Text passage:
↓
On Sunday’s Andrew Marr show, Ed Balls caught the chancellor off guard when he all but forced him (in one of recent television history’s most awkward moments) to shake on an agreement to hold a television debate.
That agreement did not include provision for a Lib Dem presence – something which Danny Alexander tried to rectify when he appeared on Sky News yesterday with Mr Balls:
Ed Balls and Danny Alexander in heated exchange on deficit cuts http://t.co/OPJWUbkcDv
— Sky News (@SkyNews) March 18, 2015



9 Comments
The best bit there was at 2:04 when Danny says “Come on Ed, live up to your name.”. That’s a bit risque for political knockabout isn’t it? I’m impressed.
Re: Danny’s alternative budget: Lib Dems need a new policy on tax evasion.
Tax avoidance is using tax reliefs and is basically the responsibility of the Treasury.
Tax evasion is illegal and the responsibility of those who commit it.
Trying to conflate the two under the term “tax dodging” and trying to make it illegal is wrong. Just makes politicians look clueless.
It wasn’t long ago since Alexander regularly refused to go head to head with a Labour spokesperson on Channel 4.
↑
Exercise tasks:
1. In the post on the Ed Balls and Danny Alexander exchange, what did Ed Balls get the chancellor to shake on during the Andrew Marr show?
2. How would you render this sentence from the post on the Ed Balls and Danny Alexander exchange in Spanish: "Tax evasion is illegal and the responsibility of those who commit it."
3. Can you extend the post on the Ed Balls and Danny Alexander exchange with a few more lines that pick up after its final sentence?
The rows have nothing to do with what you are asked here.

[Point correspondence tracking data]
↓
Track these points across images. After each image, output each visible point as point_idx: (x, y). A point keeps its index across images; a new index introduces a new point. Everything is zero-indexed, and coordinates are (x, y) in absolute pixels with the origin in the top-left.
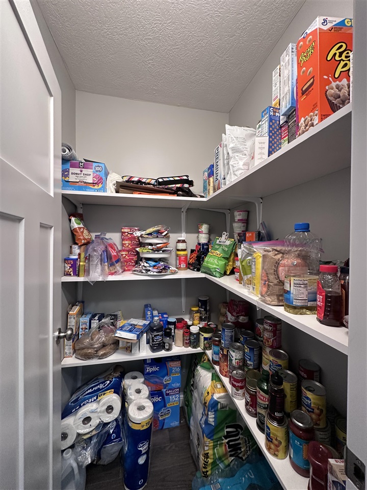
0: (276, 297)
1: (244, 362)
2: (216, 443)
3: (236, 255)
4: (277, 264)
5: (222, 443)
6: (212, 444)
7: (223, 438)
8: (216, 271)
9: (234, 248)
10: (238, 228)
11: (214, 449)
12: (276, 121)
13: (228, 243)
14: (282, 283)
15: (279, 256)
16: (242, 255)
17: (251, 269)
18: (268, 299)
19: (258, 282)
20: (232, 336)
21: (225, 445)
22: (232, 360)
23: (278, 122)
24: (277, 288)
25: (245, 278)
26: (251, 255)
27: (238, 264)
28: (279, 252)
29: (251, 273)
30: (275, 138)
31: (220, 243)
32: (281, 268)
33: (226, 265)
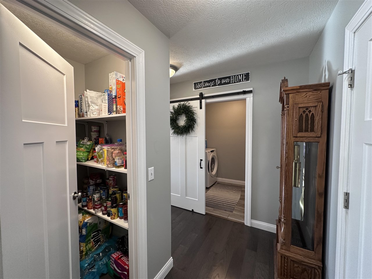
0: (112, 164)
1: (101, 198)
2: (87, 243)
3: (95, 150)
4: (112, 153)
5: (91, 242)
6: (85, 245)
7: (91, 239)
8: (82, 159)
9: (93, 146)
10: (94, 135)
11: (86, 246)
12: (111, 96)
13: (89, 143)
14: (114, 159)
15: (113, 150)
16: (98, 150)
17: (102, 156)
18: (109, 165)
19: (105, 161)
20: (94, 189)
21: (92, 242)
22: (94, 199)
23: (112, 96)
24: (113, 161)
25: (100, 160)
26: (102, 150)
27: (95, 154)
28: (113, 149)
29: (103, 157)
30: (111, 102)
31: (83, 143)
32: (113, 154)
33: (88, 155)
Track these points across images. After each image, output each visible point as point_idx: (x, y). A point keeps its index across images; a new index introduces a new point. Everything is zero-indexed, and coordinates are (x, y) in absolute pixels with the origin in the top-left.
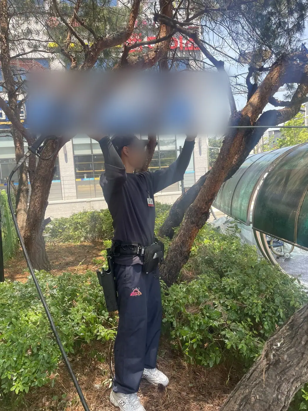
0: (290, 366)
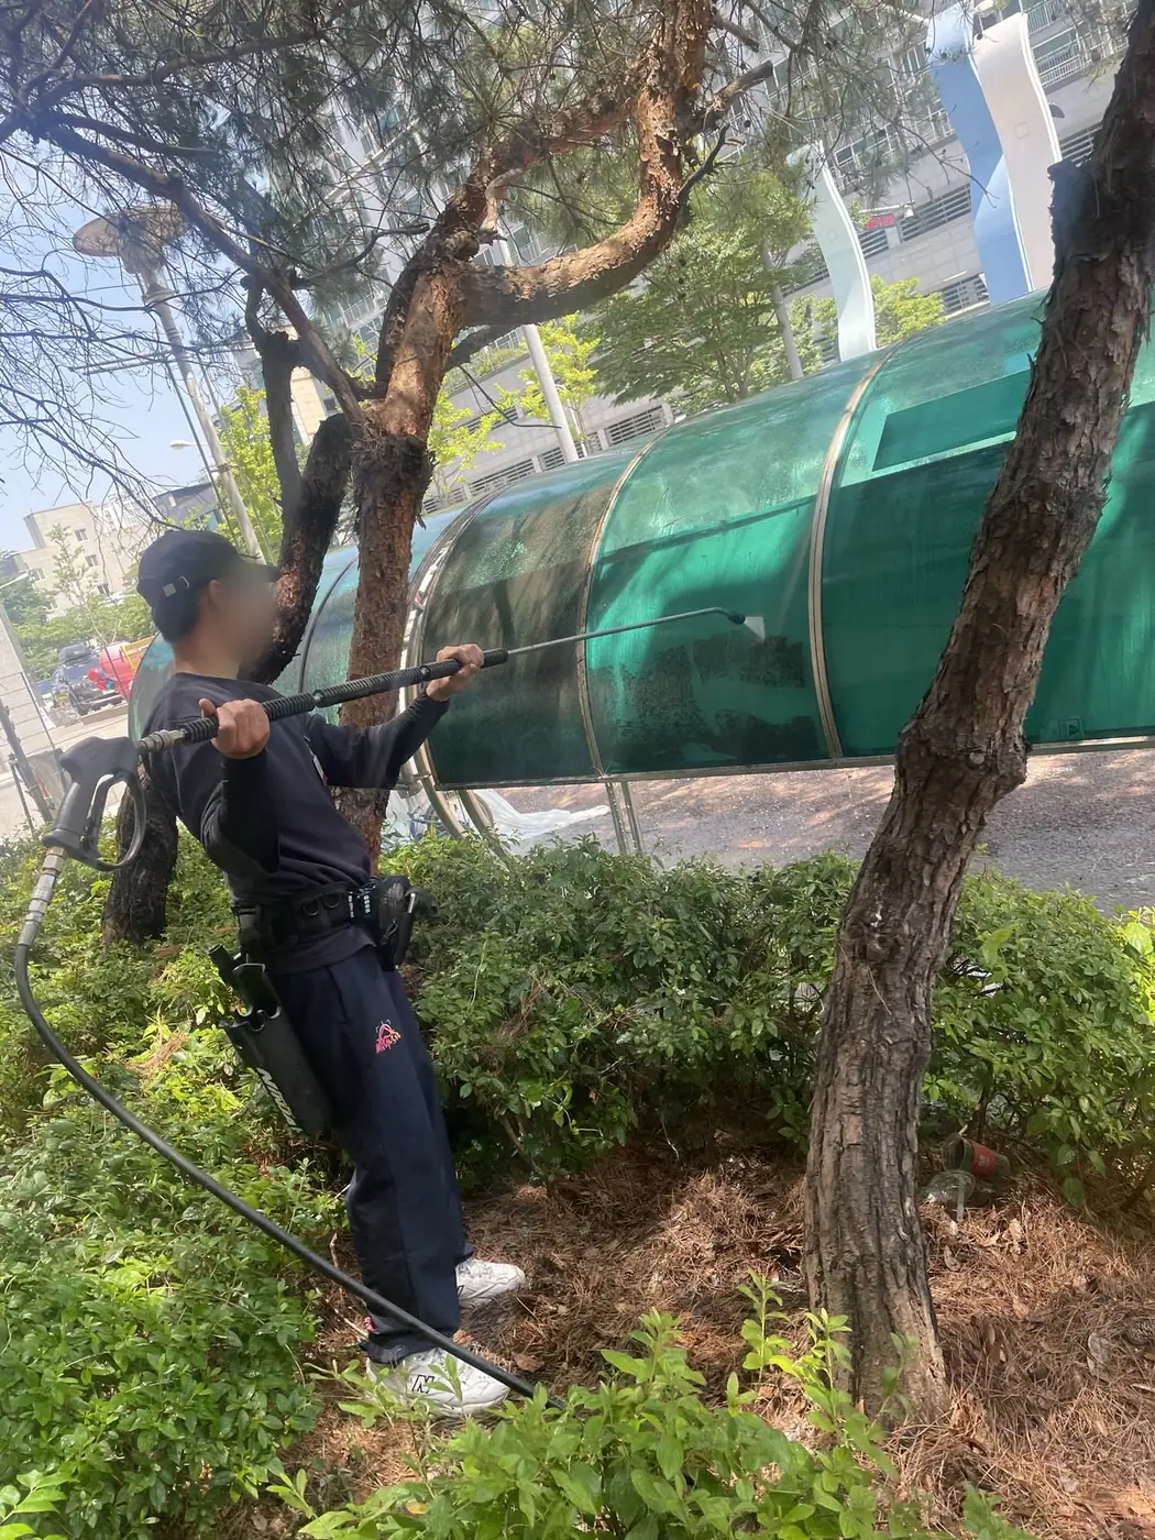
0: (919, 943)
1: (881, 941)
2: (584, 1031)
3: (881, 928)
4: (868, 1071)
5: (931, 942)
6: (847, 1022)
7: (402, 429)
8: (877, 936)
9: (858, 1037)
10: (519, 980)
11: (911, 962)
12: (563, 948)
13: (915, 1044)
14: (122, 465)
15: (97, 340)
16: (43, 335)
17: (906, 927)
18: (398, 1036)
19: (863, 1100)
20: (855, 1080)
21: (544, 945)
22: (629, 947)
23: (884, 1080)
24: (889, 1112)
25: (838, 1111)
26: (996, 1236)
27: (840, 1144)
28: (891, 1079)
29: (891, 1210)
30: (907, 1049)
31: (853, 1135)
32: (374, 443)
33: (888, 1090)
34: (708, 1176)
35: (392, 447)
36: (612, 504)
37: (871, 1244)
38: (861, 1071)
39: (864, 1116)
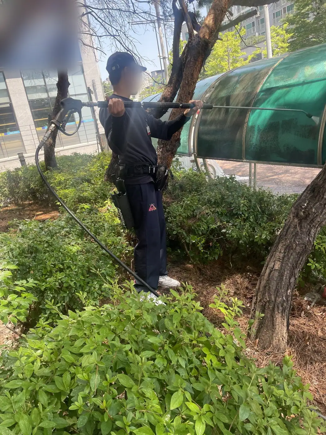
↑
Answers in order:
1. An agreement to hold a television debate.

2. La evasión fiscal es ilegal y es responsabilidad de quienes la cometen.

3.
What’s inspired his sudden rush of confidence ?
&…who’s idea was the Lib Dem budget stunt ? Turning out to be a real embarrassment, particularly with so many party MPs not there and Clegg disappearing.
Any here old enough to remember Spitting Image ?
Remember the Nigel Lawson sketch where he wails that he can’t even look after the red dispatch box ?
Someone’s liable to photoshop Danny with a similar caption.
Politicians should always think how their PR stunts are going to be turned around on social media.
According to the BBC – “The Lib Dems would aim to eliminate the deficit by 2017/18 through £30bn of spending cuts and tax rises – the same date as the Conservatives. But they would net an extra £6bn from tax evaders – and an extra £6bn in tax rises on the better-off, including a “mansion tax” on high value properties, enabling them to cut less from departmental budgets.”
It the sign of a party with a death wish that it thinks anyone is going to vote for them because of a tiny difference in spending plans.
It’s not all bad – Danny’s appointment as Shadow Chancellor helpfully draws attention to the enormous boost in apprenticeships Dr Cable has overseen.
I must admit I thought the budget box stunt was naff! No doubt thought up by the same ‘advisor’ who advised Clegg on the second Farage debate.
someone needs to grab the BBC where it hurts and get us a more balanced coverage. They are forever, lazily, hiding behind ‘what the papers say’ or ‘what the polls say’, neither of which is balanced.
I agree with Mark. I was less impressed with Danny’s ‘alternative budget’ and yellow box malarkey.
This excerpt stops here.